Ook het Vlaams Architectuurinstituut of VAi beschikt over een aanzienlijk aantal productcatalogi en reclamefolders rond bouwmaterialen, maar dit onderdeel van de collectie is nauwelijks ontsloten. De grootste collecties Belgische tegelcatalogi bevinden zich vandaag in binnen- en buitenlands privébezit, en zijn samengebracht door vakmensen en onderzoekers, waaronder de auteur van dit artikel. Op termijn zullen minstens enkele van deze collecties overgedragen worden aan openbare instellingen, zodat ze voor onderzoek beschikbaar zullen komen. En dat is een prachtig vooruitzicht. Waarom eigenlijk?

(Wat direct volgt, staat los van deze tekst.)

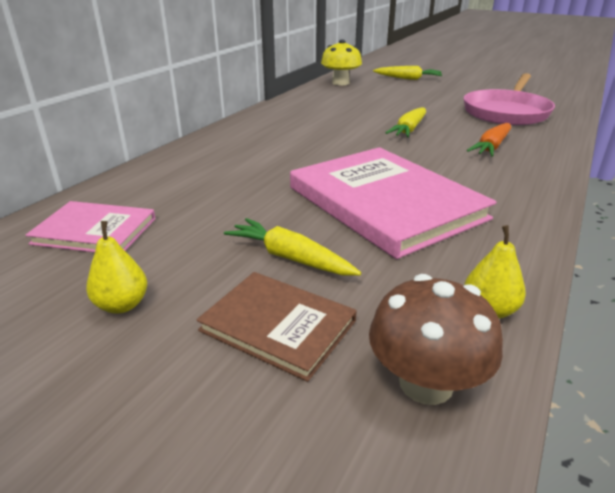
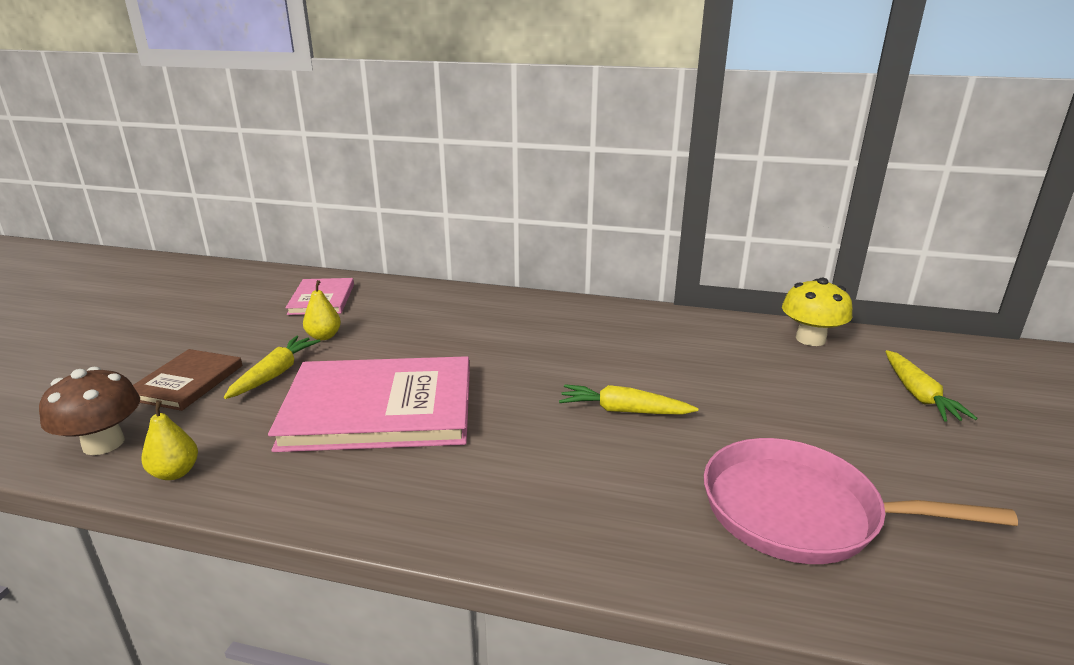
camera: 75 degrees right, 5 degrees down
(122, 305) = (226, 329): yellow pear -> yellow pear (324, 336)
(385, 203) = (379, 408): pink book -> pink book turned 45 degrees clockwise
(491, 147) = (588, 486): orange carrot -> none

Nuttig onderzoeksmateriaal
Wat is het nut van dergelijk oud of recenter materiaal dat voor de hedendaagse tegelhandel geen waarde meer heeft? In deze oude handelscatalogi en bijhorende tarieflijsten, ook in deze van de laatste decennia die nog nauwelijks verzameld worden, zijn – zoals uit mijn eigen doctoraal onderzoek naar de evolutie van de Belgische vloer- en wandtegelindustrie uitvoerig bleek – moeilijk elders terug te vinden gegevens terug te vinden. Nuttig voor architectuur- en kunsthistorici zijn de gegevens over zeer uiteenlopende aspecten als de inplanting van verkooppunten en magazijnen, vertegenwoordigingen in binnen- en buitenland, prijzenbeleid en handelskortingen, verpakkings- en transportkosten of bekroningen op wereld-, internationale, nationale en regionale tentoonstellingen.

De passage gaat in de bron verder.